Оставив за собой еще две-три «путаницы», Косой доскакал до болота и, окончательно запрятав следы в воде, залег на островке, среди мелкой березовой поросли. Теперь он не боялся Собак. Следовало лишь проверить – нет ли поблизости другого опасного врага.
К немалому своему удовольствию, Косой обнаружил в нескольких прыжках от себя знакомую Куропатку – такую же старую, как и он сам. Они знали друг друга уже несколько лет и дружили. У них было много общего: общие враги, общие убежища. Летом Заяц и Куропатка носили серую одежду, а зимой белую, оба любили весной теплые солнечные лужайки, а зимой спали, зарывшись в снег. Словом, у них было так много общего, что они вполне могли бы жить вместе, если бы не разница вкусов: Куропатка терпеть не могла горькой осиновой коры, а Зайца тошнило от одного вида мохнатых Гусениц, которых Куропатка почитала за одно из лакомых блюд. Однако это не мешало им все же быть друзьями и добрыми соседями.

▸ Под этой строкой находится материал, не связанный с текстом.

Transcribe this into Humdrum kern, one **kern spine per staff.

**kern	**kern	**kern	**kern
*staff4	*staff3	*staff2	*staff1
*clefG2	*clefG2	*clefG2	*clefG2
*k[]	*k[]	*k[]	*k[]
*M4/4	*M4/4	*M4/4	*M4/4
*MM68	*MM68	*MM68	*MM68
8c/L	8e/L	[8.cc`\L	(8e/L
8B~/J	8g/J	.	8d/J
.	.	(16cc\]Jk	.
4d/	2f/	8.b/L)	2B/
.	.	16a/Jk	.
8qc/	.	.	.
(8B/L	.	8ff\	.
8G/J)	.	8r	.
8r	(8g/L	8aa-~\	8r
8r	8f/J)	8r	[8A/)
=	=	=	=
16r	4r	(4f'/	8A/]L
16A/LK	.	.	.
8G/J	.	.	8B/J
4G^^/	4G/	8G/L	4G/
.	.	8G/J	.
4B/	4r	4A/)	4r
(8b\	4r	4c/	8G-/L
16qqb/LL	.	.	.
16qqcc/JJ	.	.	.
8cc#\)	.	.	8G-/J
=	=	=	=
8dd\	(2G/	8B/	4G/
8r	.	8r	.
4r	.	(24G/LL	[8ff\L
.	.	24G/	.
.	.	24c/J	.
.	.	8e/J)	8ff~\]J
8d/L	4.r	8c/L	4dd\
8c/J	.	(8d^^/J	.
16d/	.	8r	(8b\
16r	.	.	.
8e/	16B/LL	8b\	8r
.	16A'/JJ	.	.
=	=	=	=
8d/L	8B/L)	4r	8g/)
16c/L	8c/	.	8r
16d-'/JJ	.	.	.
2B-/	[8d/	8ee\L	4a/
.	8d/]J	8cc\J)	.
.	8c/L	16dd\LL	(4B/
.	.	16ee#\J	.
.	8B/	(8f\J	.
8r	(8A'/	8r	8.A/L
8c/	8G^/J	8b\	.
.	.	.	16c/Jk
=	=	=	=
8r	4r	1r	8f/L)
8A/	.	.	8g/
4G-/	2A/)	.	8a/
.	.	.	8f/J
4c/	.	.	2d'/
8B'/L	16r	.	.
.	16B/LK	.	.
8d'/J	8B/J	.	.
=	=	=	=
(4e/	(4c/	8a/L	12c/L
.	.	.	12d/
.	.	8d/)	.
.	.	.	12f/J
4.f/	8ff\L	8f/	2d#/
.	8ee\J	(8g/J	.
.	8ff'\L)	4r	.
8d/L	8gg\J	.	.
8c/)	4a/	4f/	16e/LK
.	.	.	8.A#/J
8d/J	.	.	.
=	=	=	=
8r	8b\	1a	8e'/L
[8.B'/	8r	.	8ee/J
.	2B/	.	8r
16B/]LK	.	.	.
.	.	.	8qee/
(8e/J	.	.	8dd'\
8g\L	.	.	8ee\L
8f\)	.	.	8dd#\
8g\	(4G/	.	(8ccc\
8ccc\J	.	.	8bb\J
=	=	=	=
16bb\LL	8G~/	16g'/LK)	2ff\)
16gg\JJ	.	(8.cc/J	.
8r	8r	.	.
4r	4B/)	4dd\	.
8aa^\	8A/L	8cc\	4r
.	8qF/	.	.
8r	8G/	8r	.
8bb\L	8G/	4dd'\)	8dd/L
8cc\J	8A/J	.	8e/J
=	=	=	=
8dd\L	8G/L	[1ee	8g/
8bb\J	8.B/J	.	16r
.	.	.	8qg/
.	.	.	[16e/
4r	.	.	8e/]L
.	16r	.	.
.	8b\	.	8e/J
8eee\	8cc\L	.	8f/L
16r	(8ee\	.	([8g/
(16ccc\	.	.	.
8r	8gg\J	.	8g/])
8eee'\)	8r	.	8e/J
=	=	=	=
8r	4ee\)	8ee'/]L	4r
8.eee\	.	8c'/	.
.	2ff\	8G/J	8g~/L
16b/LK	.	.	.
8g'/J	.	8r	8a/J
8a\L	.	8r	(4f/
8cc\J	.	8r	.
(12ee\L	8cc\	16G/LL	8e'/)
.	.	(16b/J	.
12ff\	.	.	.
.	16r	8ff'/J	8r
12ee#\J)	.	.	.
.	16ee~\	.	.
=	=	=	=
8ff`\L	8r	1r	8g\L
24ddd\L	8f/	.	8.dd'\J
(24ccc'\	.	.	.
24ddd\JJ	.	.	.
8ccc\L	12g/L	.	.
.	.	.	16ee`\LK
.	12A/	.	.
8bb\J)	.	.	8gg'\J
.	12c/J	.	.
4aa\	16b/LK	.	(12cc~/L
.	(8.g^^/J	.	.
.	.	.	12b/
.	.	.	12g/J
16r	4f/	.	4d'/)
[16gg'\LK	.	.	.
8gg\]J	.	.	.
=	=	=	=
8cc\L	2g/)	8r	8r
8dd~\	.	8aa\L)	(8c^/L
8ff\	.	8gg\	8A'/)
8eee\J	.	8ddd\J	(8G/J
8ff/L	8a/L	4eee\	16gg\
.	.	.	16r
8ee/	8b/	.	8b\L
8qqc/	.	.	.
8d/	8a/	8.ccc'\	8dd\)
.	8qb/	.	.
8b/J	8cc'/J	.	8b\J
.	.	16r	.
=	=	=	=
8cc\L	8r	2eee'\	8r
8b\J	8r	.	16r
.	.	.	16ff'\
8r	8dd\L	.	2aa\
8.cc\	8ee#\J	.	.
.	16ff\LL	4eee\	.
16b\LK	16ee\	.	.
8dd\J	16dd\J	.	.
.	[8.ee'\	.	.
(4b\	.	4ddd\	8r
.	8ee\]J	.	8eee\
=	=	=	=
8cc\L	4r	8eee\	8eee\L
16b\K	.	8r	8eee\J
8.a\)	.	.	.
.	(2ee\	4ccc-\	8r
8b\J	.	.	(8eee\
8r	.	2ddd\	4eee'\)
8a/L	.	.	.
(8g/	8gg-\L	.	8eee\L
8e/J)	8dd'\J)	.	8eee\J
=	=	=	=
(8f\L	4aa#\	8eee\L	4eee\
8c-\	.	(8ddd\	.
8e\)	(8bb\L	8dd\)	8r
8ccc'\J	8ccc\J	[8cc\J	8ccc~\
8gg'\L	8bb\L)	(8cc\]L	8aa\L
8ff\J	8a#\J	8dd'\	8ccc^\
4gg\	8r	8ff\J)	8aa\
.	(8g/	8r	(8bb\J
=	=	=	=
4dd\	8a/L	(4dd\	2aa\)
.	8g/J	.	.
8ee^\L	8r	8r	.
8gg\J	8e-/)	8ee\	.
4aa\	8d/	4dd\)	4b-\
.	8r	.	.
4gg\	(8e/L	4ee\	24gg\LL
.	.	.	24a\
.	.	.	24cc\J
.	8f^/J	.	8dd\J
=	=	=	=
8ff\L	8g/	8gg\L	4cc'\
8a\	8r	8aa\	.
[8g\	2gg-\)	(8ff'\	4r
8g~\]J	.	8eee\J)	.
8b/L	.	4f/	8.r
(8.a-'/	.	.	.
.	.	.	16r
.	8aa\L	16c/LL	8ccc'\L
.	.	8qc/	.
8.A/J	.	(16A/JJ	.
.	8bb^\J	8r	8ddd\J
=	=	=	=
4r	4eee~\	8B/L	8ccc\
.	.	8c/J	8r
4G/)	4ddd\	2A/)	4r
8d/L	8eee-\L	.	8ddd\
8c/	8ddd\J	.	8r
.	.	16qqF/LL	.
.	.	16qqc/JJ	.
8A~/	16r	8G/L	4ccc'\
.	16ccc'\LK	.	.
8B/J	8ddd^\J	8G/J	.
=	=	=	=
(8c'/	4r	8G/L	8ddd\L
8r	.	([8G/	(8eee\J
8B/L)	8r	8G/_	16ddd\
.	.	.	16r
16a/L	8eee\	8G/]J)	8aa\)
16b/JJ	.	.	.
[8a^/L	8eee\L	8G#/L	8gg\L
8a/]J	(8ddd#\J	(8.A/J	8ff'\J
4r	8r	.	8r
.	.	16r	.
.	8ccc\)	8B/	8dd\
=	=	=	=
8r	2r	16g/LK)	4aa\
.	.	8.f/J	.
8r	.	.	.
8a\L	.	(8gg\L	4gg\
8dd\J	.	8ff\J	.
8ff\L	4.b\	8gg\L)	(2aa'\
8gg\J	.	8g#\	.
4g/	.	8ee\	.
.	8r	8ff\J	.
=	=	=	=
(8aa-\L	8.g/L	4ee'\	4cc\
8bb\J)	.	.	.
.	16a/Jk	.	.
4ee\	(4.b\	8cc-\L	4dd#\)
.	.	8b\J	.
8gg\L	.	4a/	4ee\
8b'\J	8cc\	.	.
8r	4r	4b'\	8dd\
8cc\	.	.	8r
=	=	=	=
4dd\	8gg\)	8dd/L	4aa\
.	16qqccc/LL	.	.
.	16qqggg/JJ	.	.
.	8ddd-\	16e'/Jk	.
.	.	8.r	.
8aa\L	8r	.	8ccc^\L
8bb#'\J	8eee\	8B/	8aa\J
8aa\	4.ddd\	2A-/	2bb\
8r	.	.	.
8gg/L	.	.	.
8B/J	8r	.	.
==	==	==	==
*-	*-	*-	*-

Встречаясь, они подолгу беседовали, сообщая друг другу новости, происшедшие за время их разлуки. Больше, правда, говорил Заяц, отличавшийся, несмотря на свою старость, изрядной болтливостью. Он так увлекался своей речью, что иногда начинал говорить даже стихами. Однако стихи у него получались отнюдь не от большого знания языка леса, а скорей наоборот, так как больше всего он употреблял в своей речи личное местоимение первого лица, единственного числа, во всех возможных падежах со множеством предлогов и частиц. Затем его речь украшали глаголы, означающие незаурядные и смелые деяния. В сочетании этих местоимений и глаголов (с небольшим добавлением обстоятельственных слов) получалась довольно высокопарная и совсем не скромная похвальба; но так как Куропатка тоже всех боялась и жила в постоянном страхе быть кем-нибудь растерзанной, то ей даже приятно было слушать, как храбро ведет себя трусливейший из животных. Часто в мечтах она видела себя такой же бесстрашной, как ее друг и сосед Старый Заяц.
– Кныу, кныу, здравствуй, сосед! – обрадовалась Куропатка, узнав старого приятеля.
– Кгхыр-р-р!- прочистил горло Заяц (он изрядно наглотался пыли еще на поле, улепетывая от Собак).- Я приветствую тебя. Я вижу – ты жива, Старая Куропатка.